-- What this exercise asks --
1. Update the stretch from "I have also" through "only child, Mario." in the passage on family immigrant pasts, putting "sawmill" in place of "gristmill".
2. In the passage on family immigrant pasts, who came to Argentina with Pope Francis's paternal grandparents?
3. Continue the excerpt about Pope Francis's family history from the point where it stops.

-- Source passage --
>>>

Excerpt
Pilgrimage
1 Rosa
Many of us who have an interest in our families’ immigrant pasts have visited the port or the town where our forebears arrived, lived, worked, and struggled. We try to imagine the day of their arrival, the weather, the smell, the crowds, the anxiety. I have wandered the streets of Boston looking at the same sights my Irish maternal relatives must have seen; I have wondered what they must have felt when they read signs that said irish need not apply.
I have also walked through the rambling homestead of my German-Irish paternal forebears, a place nested in the rolling hills of Union Mills, Maryland, alongside a rushing creek that powered a gristmill employing generations of Shrivers. I wondered how they came to such a site, and how they survived the Battle of Gettysburg just a few miles up the road—how Shrivers fought on both sides of that bloody conflict yet somehow remained a united family for generations to come.
Argentina has a great deal in common with the United States of America in this way—millions upon millions of Europeans made the long, stormy voyage there in search of a better life. In the case of Pope Francis, his paternal grandparents, Rosa and Giovanni, came accompanied by their only child, Mario.

<<<

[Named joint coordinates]
>>>

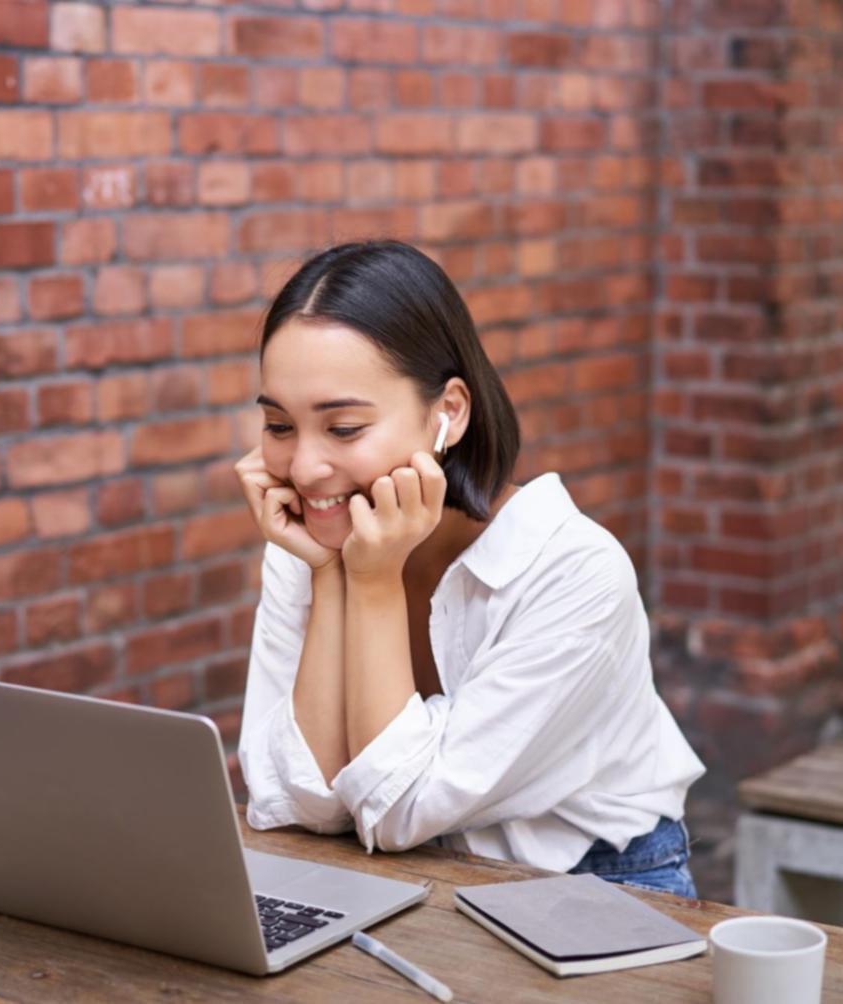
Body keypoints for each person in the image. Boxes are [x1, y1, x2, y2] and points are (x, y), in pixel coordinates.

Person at [234, 240, 706, 897]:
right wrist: (329, 574)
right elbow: (298, 804)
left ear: (447, 413)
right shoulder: (310, 543)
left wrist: (369, 583)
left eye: (342, 429)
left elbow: (397, 812)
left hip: (592, 888)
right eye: (279, 426)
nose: (306, 468)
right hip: (398, 879)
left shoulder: (573, 571)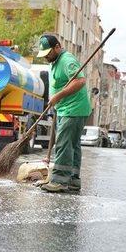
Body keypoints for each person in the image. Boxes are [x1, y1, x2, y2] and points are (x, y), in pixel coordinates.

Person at [36, 35, 91, 193]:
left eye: (48, 52)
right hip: (66, 109)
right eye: (44, 53)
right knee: (72, 145)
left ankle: (59, 181)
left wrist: (58, 97)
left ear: (57, 47)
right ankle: (73, 180)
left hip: (73, 109)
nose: (46, 56)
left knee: (63, 144)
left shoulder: (67, 60)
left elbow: (80, 81)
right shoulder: (55, 62)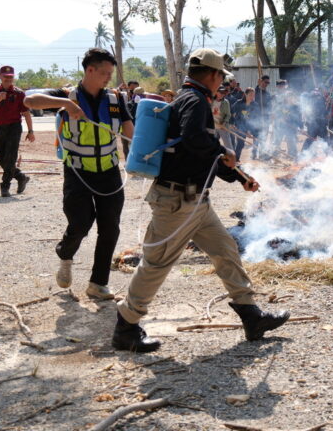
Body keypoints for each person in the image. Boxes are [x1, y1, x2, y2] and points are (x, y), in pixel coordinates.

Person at [113, 49, 289, 352]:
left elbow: (202, 155)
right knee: (156, 265)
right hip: (178, 201)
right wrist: (222, 151)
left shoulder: (191, 100)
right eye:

<<<

-- Responses to the exercise --
1.
I have also walked through the rambling homestead of my German-Irish paternal forebears, a place nested in the rolling hills of Union Mills, Maryland, alongside a rushing creek that powered a sawmill employing generations of Shrivers. I wondered how they came to such a site, and how they survived the Battle of Gettysburg just a few miles up the road—how Shrivers fought on both sides of that bloody conflict yet somehow remained a united family for generations to come.
Argentina has a great deal in common with the United States of America in this way—millions upon millions of Europeans made the long, stormy voyage there in search of a better life. In the case of Pope Francis, his paternal grandparents, Rosa and Giovanni, came accompanied by their only child, Mario.

2. Their only child, Mario.

3.
Like most families whose ancestors immigrated to the country where we live now, the Bergoglio family has its myths and amazing stories. Indeed, the Bergoglios almost didn’t live to see Argentina. The family had purchased steerage tickets on a ship, the Principessa Mafalda, which sank off the coast of Brazil, killing three hundred fourteen people. They exchanged those tickets only because there was a delay in selling their coffee shop in Turin, Italy.
The ship on which they did embark, the Giulio Cesare, docked in Buenos Aires on January 25, 1929, in the thick of the South American summer. Rosa and her family disembarked alongside hundreds of other Italians seeking a better life in America, albeit not the North America of Ellis Island fame. The heat and humidity did not daunt this mythic grandmother, however, and she kept her fox-fur coat tightly wrapped about her ample flesh while she waited in line. The family’s entire net worth, generated from the sale of the coffee shop, was stitched into the lining of that winter coat.
Rosa was born into a peasant family in Val Bormida in northern Italy in 1884. On August 20, 1907, she married Giovanni, and they settled in Asti, in the Piedmont region of northwestern Italy. Their son, Mario, was born in 1908. Giovanni fought in World War I before they moved to Turin in 1920, where they ran the coffee shop that helped put Mario through school so he could become an accountant at the Bank of Italy.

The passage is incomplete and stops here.